Data to process »
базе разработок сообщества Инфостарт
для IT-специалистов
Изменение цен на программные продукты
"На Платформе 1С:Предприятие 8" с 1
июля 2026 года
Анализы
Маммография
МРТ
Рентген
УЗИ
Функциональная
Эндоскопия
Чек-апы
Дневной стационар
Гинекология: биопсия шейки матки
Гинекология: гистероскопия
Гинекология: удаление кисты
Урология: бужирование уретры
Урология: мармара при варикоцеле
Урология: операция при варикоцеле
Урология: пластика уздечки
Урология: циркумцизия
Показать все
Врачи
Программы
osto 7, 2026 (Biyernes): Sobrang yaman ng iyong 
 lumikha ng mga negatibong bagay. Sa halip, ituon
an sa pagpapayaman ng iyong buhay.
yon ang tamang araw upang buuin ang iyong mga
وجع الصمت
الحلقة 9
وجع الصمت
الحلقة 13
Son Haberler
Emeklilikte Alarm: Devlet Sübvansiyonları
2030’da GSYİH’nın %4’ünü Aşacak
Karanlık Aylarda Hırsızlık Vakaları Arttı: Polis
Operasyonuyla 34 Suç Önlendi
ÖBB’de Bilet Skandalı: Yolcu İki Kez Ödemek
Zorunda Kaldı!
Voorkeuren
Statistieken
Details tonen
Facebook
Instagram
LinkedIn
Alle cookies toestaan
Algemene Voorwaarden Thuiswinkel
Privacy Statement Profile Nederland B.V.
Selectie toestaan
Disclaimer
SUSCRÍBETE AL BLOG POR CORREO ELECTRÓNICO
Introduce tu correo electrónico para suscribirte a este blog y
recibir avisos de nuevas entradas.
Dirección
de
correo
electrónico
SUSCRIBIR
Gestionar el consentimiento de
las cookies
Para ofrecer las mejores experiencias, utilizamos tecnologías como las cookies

Exercise instructions »
Your answer must be the full listing above, printed exactly as it stands.

Exercise answer »
базе разработок сообщества Инфостарт
для IT-специалистов
Изменение цен на программные продукты
"На Платформе 1С:Предприятие 8" с 1
июля 2026 года
Анализы
Маммография
МРТ
Рентген
УЗИ
Функциональная
Эндоскопия
Чек-апы
Дневной стационар
Гинекология: биопсия шейки матки
Гинекология: гистероскопия
Гинекология: удаление кисты
Урология: бужирование уретры
Урология: мармара при варикоцеле
Урология: операция при варикоцеле
Урология: пластика уздечки
Урология: циркумцизия
Показать все
Врачи
Программы
osto 7, 2026 (Biyernes): Sobrang yaman ng iyong 
 lumikha ng mga negatibong bagay. Sa halip, ituon
an sa pagpapayaman ng iyong buhay.
yon ang tamang araw upang buuin ang iyong mga
وجع الصمت
الحلقة 9
وجع الصمت
الحلقة 13
Son Haberler
Emeklilikte Alarm: Devlet Sübvansiyonları
2030’da GSYİH’nın %4’ünü Aşacak
Karanlık Aylarda Hırsızlık Vakaları Arttı: Polis
Operasyonuyla 34 Suç Önlendi
ÖBB’de Bilet Skandalı: Yolcu İki Kez Ödemek
Zorunda Kaldı!
Voorkeuren
Statistieken
Details tonen
Facebook
Instagram
LinkedIn
Alle cookies toestaan
Algemene Voorwaarden Thuiswinkel
Privacy Statement Profile Nederland B.V.
Selectie toestaan
Disclaimer
SUSCRÍBETE AL BLOG POR CORREO ELECTRÓNICO
Introduce tu correo electrónico para suscribirte a este blog y
recibir avisos de nuevas entradas.
Dirección
de
correo
electrónico
SUSCRIBIR
Gestionar el consentimiento de
las cookies
Para ofrecer las mejores experiencias, utilizamos tecnologías como las cookies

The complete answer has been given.